So we know the Obama administration is close to announcing yet another major bailout of the banking system, and it appears they’re going to throw all kinds of noodles, cooked at various temperatures, against the wall. Bloomberg says that asset price guarantees are built into it, WaPo says the government will perform “triage”. Whatever it is, it can all be boiled down to: Taxpayers footing the bill before shareholders and bondholders do.
Yves Smith at Naked Capitalism has a great rant about the plan, starting off with the great line: “Dear God, let’s just kiss the US economy goodbye.”
The Obama Administration is as obviously and fully hostage to the interests of the financial services industry as the Bush crowd was. We have no new thinking, no willingness to take measures that are completely defensible (in fact not doing them takes some creative positioning) like wiping out shareholders at obviously dud banks (Citi is top of the list), forcing bondholder haircuts and/or equity swaps, replacing management, writing off and/or restructuring bad loans, and deciding whether and how to reorganize and restructure the company. Instead, the banks are now getting the AIG treatment: every demand is being met, no tough questions asked, no probing of the accounts (or more important, the accounting).

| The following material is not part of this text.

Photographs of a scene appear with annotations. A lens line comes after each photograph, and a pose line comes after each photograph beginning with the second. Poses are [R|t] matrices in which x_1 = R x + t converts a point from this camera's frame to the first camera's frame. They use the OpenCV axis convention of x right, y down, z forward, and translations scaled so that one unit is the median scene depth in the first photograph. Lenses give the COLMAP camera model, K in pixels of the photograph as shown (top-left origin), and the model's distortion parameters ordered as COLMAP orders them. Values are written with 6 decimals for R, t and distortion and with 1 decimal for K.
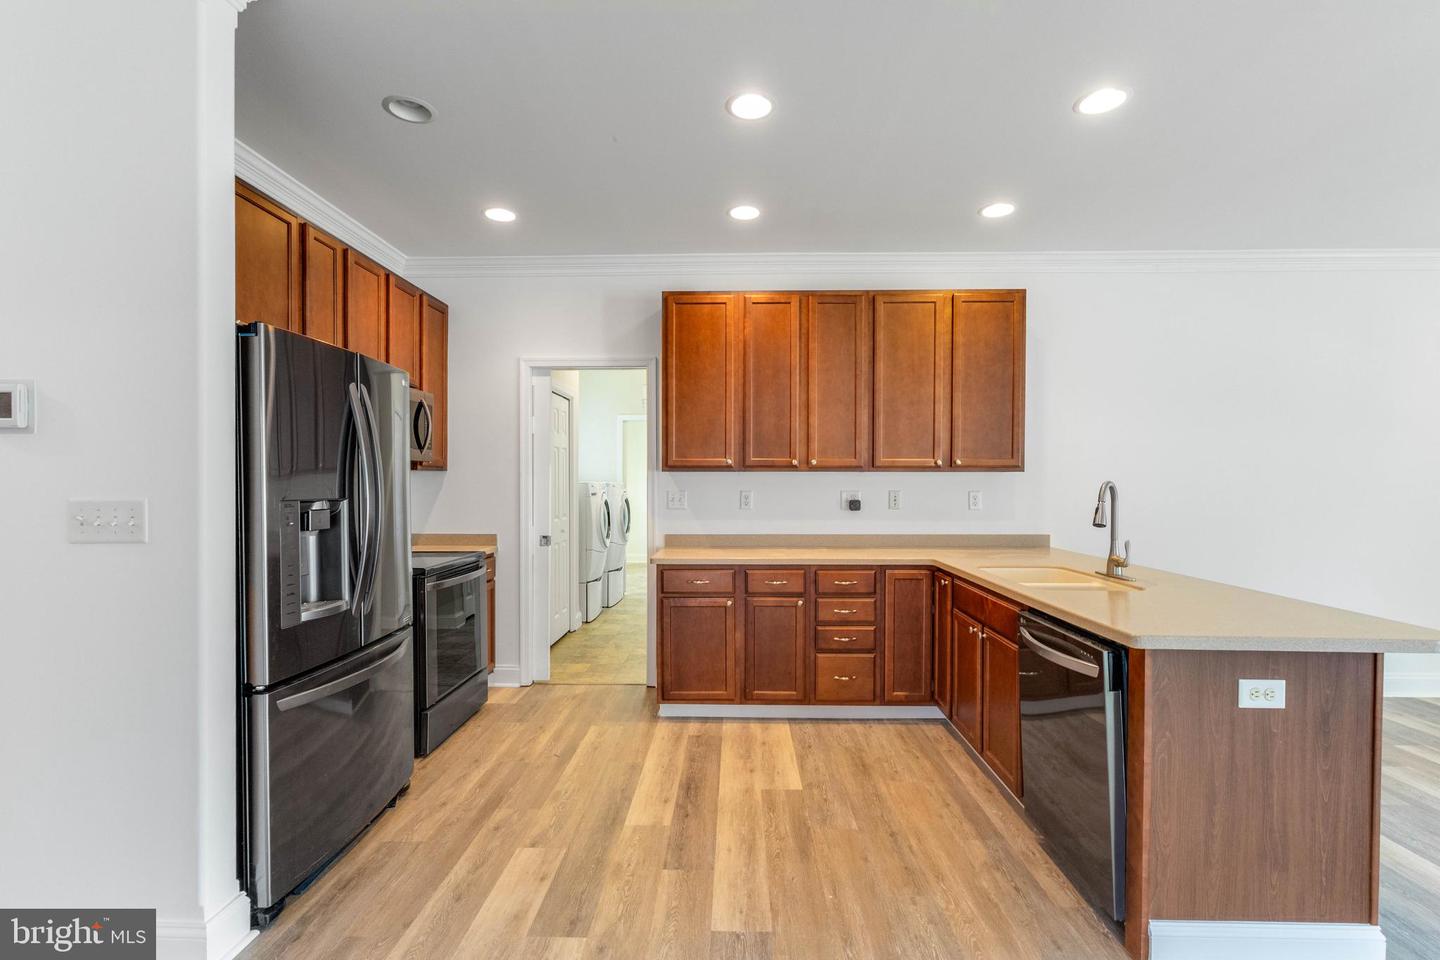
lens RADIAL K [[665.7, 0, 719.4], [0, 665.7, 491.4], [0, 0, 1]] dist [0.001680, 0.000703]
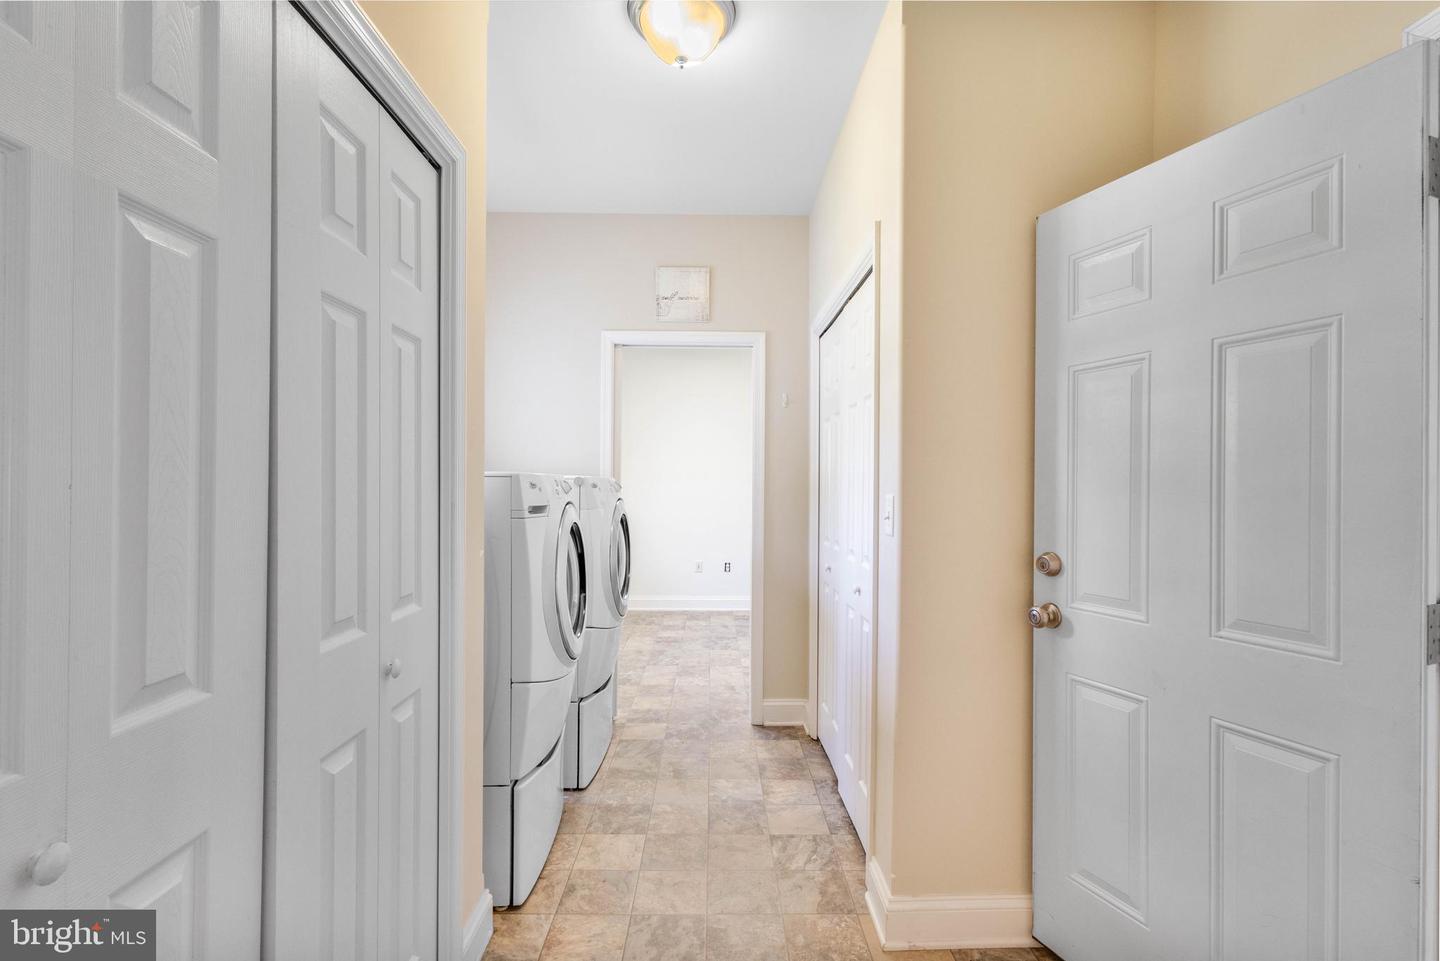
lens RADIAL K [[665.7, 0, 721.3], [0, 665.7, 480.6], [0, 0, 1]] dist [0.001680, 0.000703]
pose [[0.999058, 0.008312, 0.042580, -0.106319], [-0.007689, 0.999861, -0.014783, -0.006152], [-0.042697, 0.014441, 0.998984, 0.636676]]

Why is this a bad idea? Let’s turn to a study by the IMF of 124 banking crises. Their conclusion:
Existing empirical research has shown that providing assistance to banks and their borrowers can be counterproductive, resulting in increased losses to banks, which often abuse forbearance to take unproductive risks at government expense. The typical result of forbearance is a deeper hole in the net worth of banks, crippling tax burdens to finance bank bailouts, and even more severe credit supply contraction and economic decline than would have occurred in the absence of forbearance.
In case you had any doubts, propping up dud asset values is a form of forbearance
Not that propping up the existing banks and their executives should be that surprising. Our whole approach to the economic crisis has been to try to figure out how we can get back to the status quo. How can we get home values back up to old highs. How can we get consumers to max out their credit cards again. Other than in rhetoric, there’s actually been very little interest in Obama’s favourite word: change.
More from Yves:
So we the taxpayers are going to eat a ton of bank losses that should instead be borne first by stockholders and bondholders This program should be labelled the Pimco bailout plan, since the giant bond fund holds a lot of bank debt. That show what a fiction Obama’s populism is. It’s mere posturing and empty phrases. Look at where the dough goes, and it is going first and foremost to the big money end of town.
Now I do no labour under the delusion that there are cheap or easy ways out of our financial sinkhole. People are suffering, and we are only partway through the process of contraction and writeoffs. I heard of a suicide today, a jewelry dealer who was $400,000 in debt (also owed a lot of money but unable to collect) who threw himself off 10 West 47th Street (from someone else in the building, this is no urban legend). A tragedy, and a visible one, and there is plenty of less acute but no less real trauma afoot.
But Team Obama is taking the cowardly approach of distributing the costs among the most disenfranchised group in the process, namely the taxpayer, when there far more obvious and logical groups to take the hits.